There is a paucity of data on the longitudinal changes of whole-body metabolism and body composition in patients with progressive cancer cachexia. Unfortunately, it would be prohibitively difficult and invasive to attempt a comprehensive study in such patients that includes measurements of whole body metabolic fluxes, energy expenditure, physical activity, food intake, and body composition change. In the absence of such a study, the best we can do is piece together information from separate studies to help understand this complex and serious disorder.

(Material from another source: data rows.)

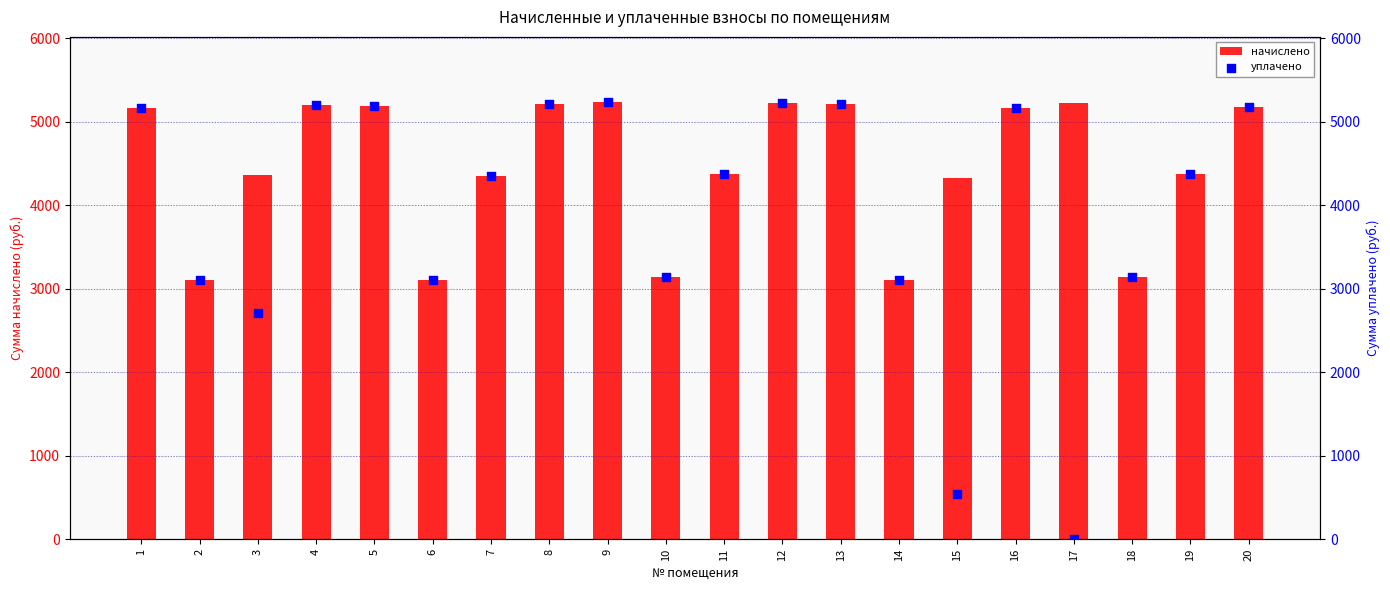

Which series reaches the minimum Y coordinate?

уплачено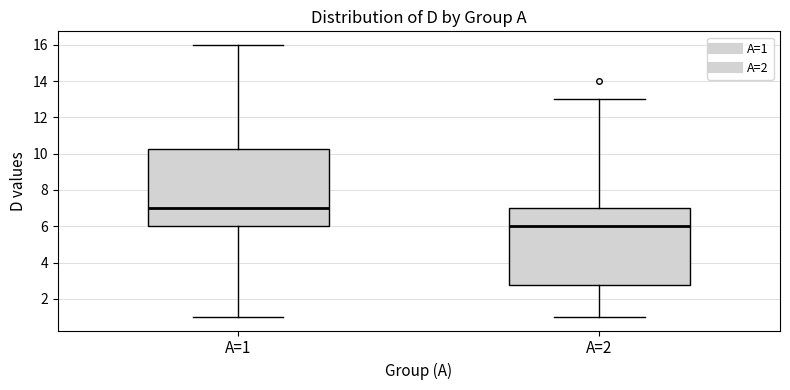

Reading left to right, read every box against the y-axis: the position of its median line, the range the box covers, and the ends of its whiskers. The values are not printed on the chart, so give them approximately, as read against the axis.

A=1: median 7.0, box 6.0 to 10.2, whiskers 1.0 to 16.0
A=2: median 6.0, box 2.8 to 7.0, whiskers 1.0 to 13.0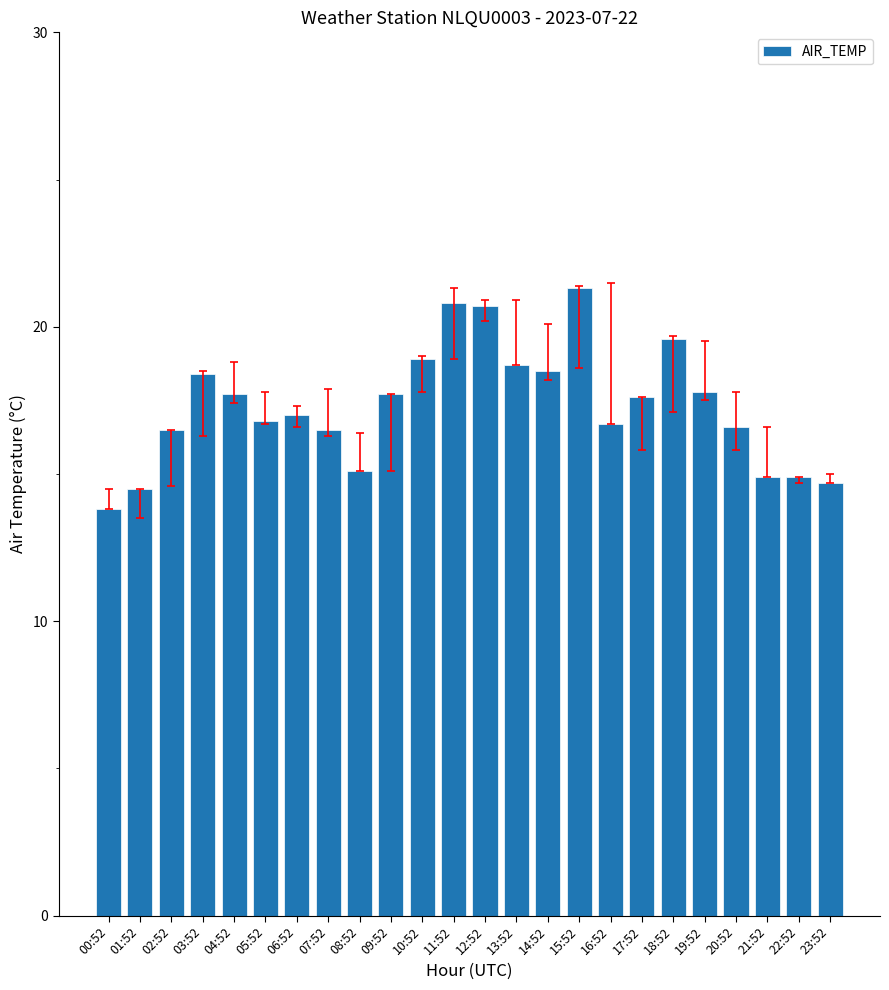

At which label does the data first exceed 17?

03:52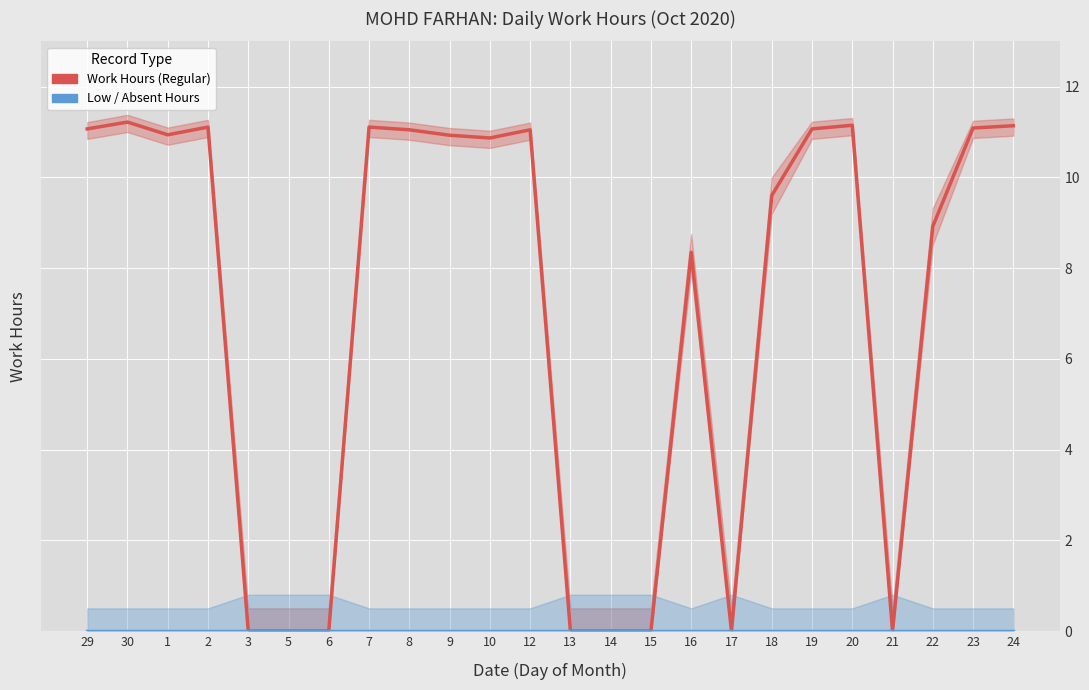

True or false: Work Hours (Regular) and Low / Absent Hours cross at least once.

False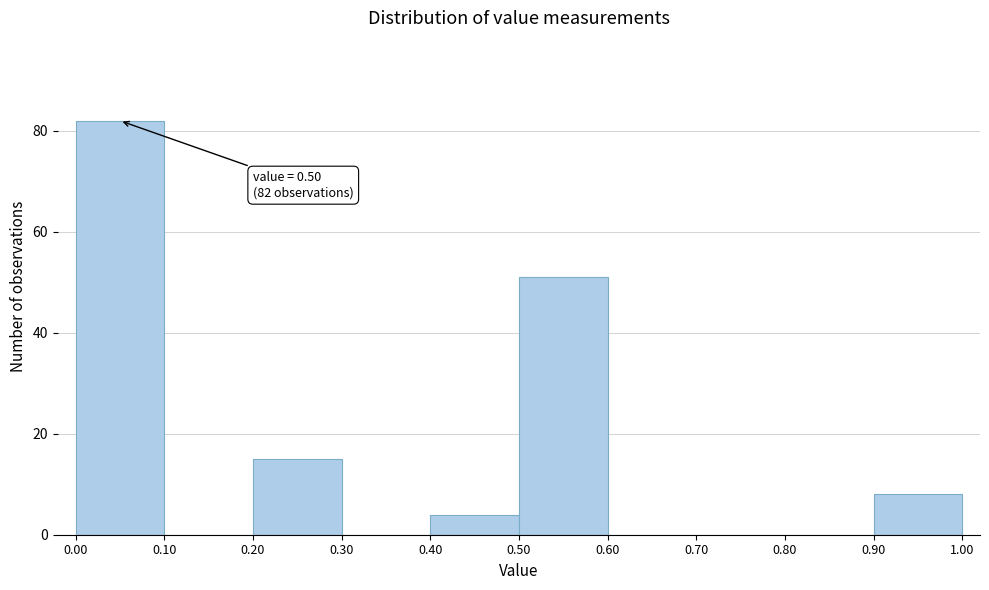

Which range on the x-axis has the tallest bar?

0.00 to 0.10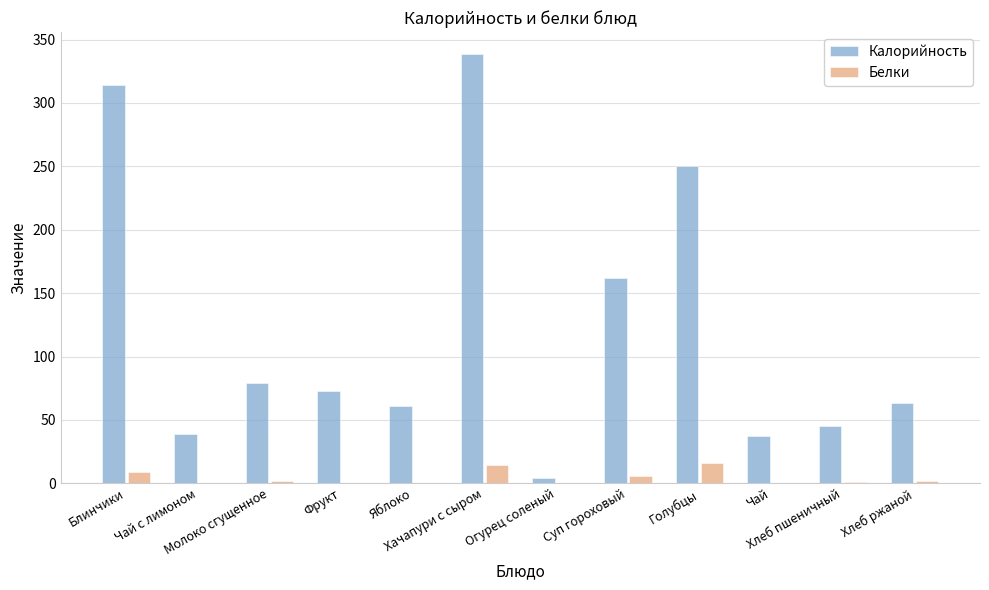

Does the chart contain stacked bars?

No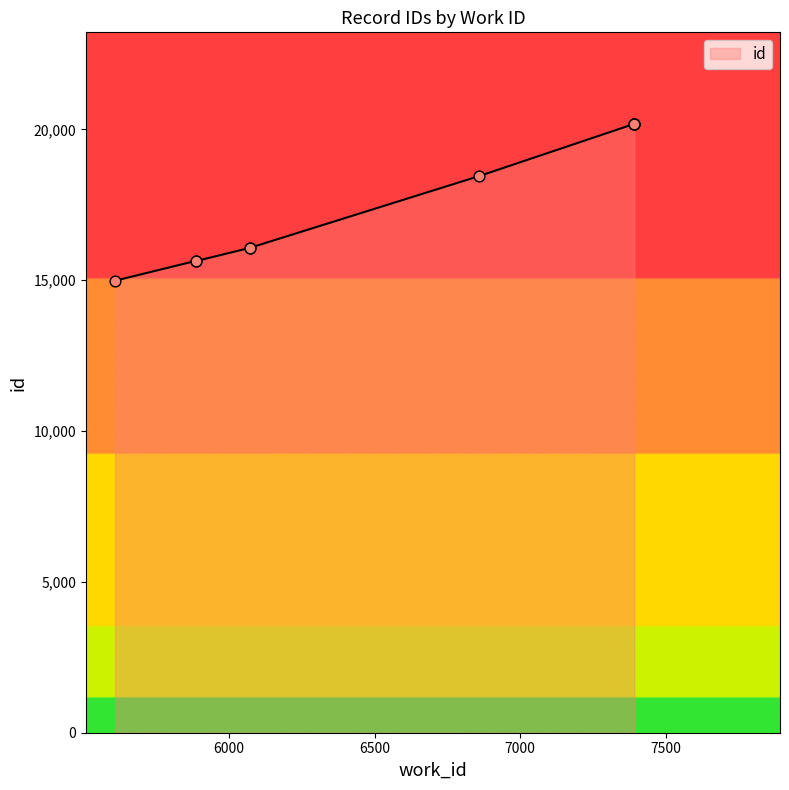

Approximately how many times larger is the value at 5889 compared to 7391?

0.8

We used a computational model to integrate a variety of published data on the primary metabolic changes that occur in cancer cachexia: including increased proteolysis, lipolysis, Cori cycling, tumor growth, and maintenance of liver mass. We introduced these defects linearly over a 12 month period along with reductions of food intake and physical activity. These metabolic changes may be sufficient to explain the observed increases of RMR and GNG in cancer cachexia since the simulated RMR and GNG rates were consistent with existing data [31
] and were the downstream consequence of the primary metabolic parameter changes. Furthermore, the simulated relative changes of FFM and FM were consistent with body composition changes observed in cancer patients versus normal subjects [36
While computational models of cancer cachexia provide a useful conceptual framework for integrating clinical data, we caution against the use of such models to predict the clinical course of an individual patient. In fact, our model suggests that the high inter-individual variability of the primary metabolic defects, along with the variability of food intake, physical activity level and initial body composition, can have a significant impact on the projected severity and pattern of wasting. Since it would be impractical to attempt to measure all of these parameters in an individual patient, the computational model is best applied to help understand and predict average responses and investigate the sensitivity of these responses to changes in model parameters.
Computational models can be used to investigate the potential therapeutic benefits of various interventions. For example, our simulations offered an explanation of the clinical observation that orexigenic drug treatments or aggressive nutritional support tend to attenuate the rate of weight loss, but rarely result in significant weight gain or weight normalization [47
]. These conclusions underscore the limitations of applying nutritional support as a sole therapy since unabated metabolic changes can undermine their efficacy.
We also simulated the effects of inhibiting proteolysis and lipolysis as potential treatments for cancer cachexia. Importantly, the computational model is not a black box and was used to understand the physiological basis of each prediction. The simulations suggest that proteolysis inhibition may be a reasonable therapeutic target for cancer cachexia in patients with appreciable fat reserves. In contrast, inhibiting lipolysis may not be a good therapeutic target because the decreased supply of fatty acids during negative energy balance necessitated greater protein catabolism to meet the energetic needs and would likely result in significant deterioration of skeletal muscle mass.
Computational model simulations alone should not be used to rule out a potential therapeutic target; however such models provide a useful tool for clinical study design. For example, our simulation of lipolysis inhibition in cancer cachexia suggests that nitrogen balance and urinary creatinine measurements should be performed during any clinical trial of lipolysis inhibition since such measurements may provide an early indication of increased muscle wasting as predicted by the model. Thus, in addition to providing a conceptual framework for integrating clinical data, computational models are also an important tool for helping design clinical investigations as well as to improve our understanding of the complex metabolic state of cancer cachexia.